Tasks to perform:
1. Rewrite the part of the text about the GSI vector tile service that opens with the words containing "Making the data" and closes with "with our data.", replacing "developers" with "programmers".
2. According to the text about the GSI vector tile service, in what format is the vector tile data available?

── Text shown ──

Geospatial Information Authority of Japan (GSI, http://www.gsi.go.jp/ ) provides a vector tile service for its authoritative geospatial data, with nationwide coverage updated intermittently, available in GeoJSON format. The aim of the experiment is to design the best way to provide the result of the basic survey conducted according to Survey Act by GSI, in a way users can make use of the latest web map technologies.
Making the data from GSI more accessible to developers is central to the mission of the Information Access Division of GSI. We don't want you to have to struggle with handling GML data, installing PostGIS, or download the whole bunch of data to start playing with our data.

───
── Data supplied ──

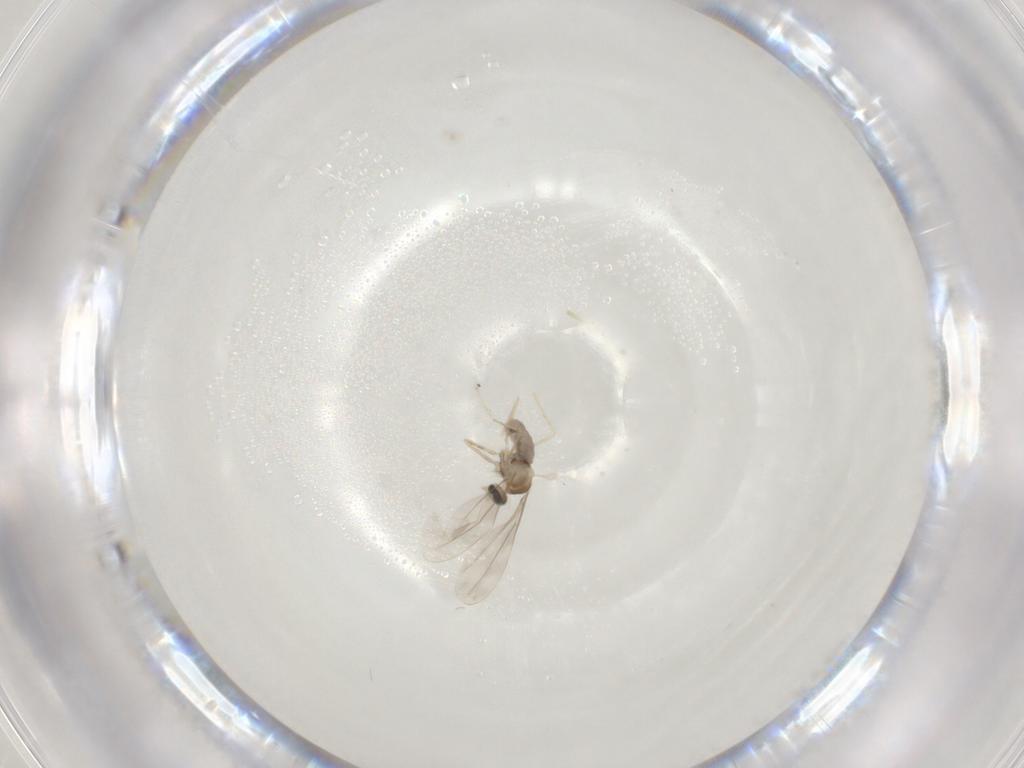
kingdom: Animalia
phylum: Arthropoda
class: Insecta
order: Diptera
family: Cecidomyiidae
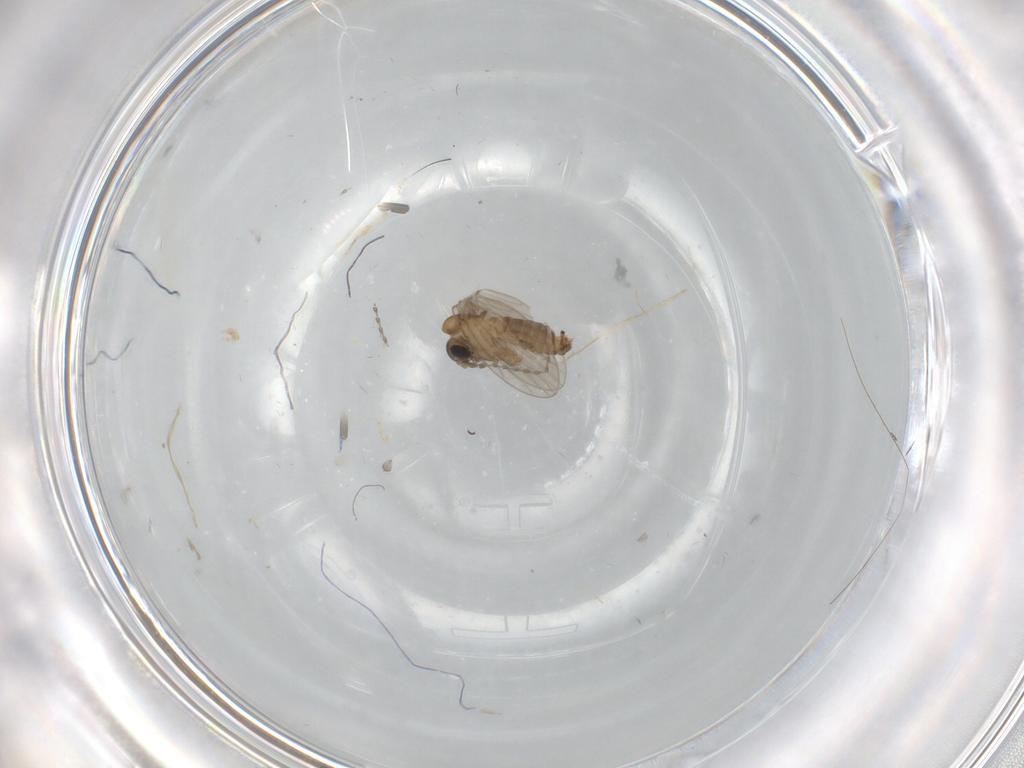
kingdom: Animalia
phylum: Arthropoda
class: Insecta
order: Diptera
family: Psychodidae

───

Answers to each task:
1.
Making the data from GSI more accessible to programmers is central to the mission of the Information Access Division of GSI. We don't want you to have to struggle with handling GML data, installing PostGIS, or download the whole bunch of data to start playing with our data.

2. GeoJSON